On the other end of the scale, though are blog hosts like Blogger and LiveJournal that host millions of blogs under one domain. What good does a signed ping do for Blogger.com? Knowing it came from Google may be nominally useful, but that really wasn’t a part of the problem in the first place.

Signed pings from blog hosts are valuable because they enable pings to be delivered with extra metadata that can be used by syndicators and aggregators to separate the signal from the noise. For example, if a blog host signs a ping that carries with it the following tag:

<splog_filter link=89, content=63/>

consumers of this ping can then apply local policy in processing this ping. Since the blog host signed the ping, they can be confident about the information supplied in the tag above (confident, that is that the information is unchanged and really came from the blog host).  If the consumer in question here has a policy of accepting pings that exceed scores of 50 on both the link and content analysis, this ping would be accepted for distribution. If the policy requires that the content analysis scores a 75 or better, this ping would be rejected.

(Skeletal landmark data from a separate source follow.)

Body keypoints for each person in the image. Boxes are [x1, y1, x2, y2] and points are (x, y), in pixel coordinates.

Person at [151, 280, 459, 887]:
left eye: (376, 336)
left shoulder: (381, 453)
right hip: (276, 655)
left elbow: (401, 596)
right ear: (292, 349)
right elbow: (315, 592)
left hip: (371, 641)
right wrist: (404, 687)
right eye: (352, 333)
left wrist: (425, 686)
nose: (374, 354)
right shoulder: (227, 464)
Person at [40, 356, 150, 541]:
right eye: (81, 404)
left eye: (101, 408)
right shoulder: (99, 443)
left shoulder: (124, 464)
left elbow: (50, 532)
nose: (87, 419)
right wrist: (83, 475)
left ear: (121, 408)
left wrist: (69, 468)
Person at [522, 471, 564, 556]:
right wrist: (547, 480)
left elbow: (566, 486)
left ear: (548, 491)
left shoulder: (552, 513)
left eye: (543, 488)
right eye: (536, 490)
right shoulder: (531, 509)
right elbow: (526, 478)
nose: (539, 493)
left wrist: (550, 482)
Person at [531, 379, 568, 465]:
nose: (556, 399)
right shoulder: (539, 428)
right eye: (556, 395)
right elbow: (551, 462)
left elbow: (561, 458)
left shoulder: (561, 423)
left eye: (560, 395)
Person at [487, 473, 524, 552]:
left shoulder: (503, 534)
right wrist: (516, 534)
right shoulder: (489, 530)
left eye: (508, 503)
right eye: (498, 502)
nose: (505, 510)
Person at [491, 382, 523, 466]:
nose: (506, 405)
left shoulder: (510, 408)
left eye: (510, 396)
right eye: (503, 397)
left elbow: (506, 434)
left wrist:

So the signature is important. If the spog_filter scores are going to drive processing policy for aggregators and other ping consumers, then there will be significant interest from the black hat crowd in “spoofing” these values for a submitted ping. Signing a ping based on a private key with a matching public key published as part of a DNS zone file makes this kind of spoofing impractical for the bad guys.

For “branded domains” that have editorial control over everything that is published from that domain – like the washingtonpost.com, for example – the ability to sign a ping for submitted content provides immediate and tangible value; WaPo signed pings will be easily identified and trusted as sourced from the Washington Post, no matter where their pings get routed in the cloud. For service providers that host all manner of content from their domains, the signature of the service provider provides confidence in the integrity and source of the ping from the host, including supplied scores and metrics that can assist in filtering out authentic blogs from splogs.

Over time, additional authentication can be applied where appropriate to publishing domains. Publishers who use the Yahoo! platform to publish, for example, may see value in submitting to an additional authentication process whereby Yahoo vets the identity and attributes of the publisher/blogger. In this case, the investment in this authentication can be leveraged by signed pings. If Yahoo! then asserts (with digital signatures) that pings for this publisher are now backed by Yahoo!’s authentication assertions, those pings can be confidently accorded the appropriate status in terms of trust by aggregators and consumers.

Signed Pings aren’t the solution, then, but an enabling technology that provides the basis for delivering any of a number of possible solutions and applications related to identity, authentication and trust in the blogosphere.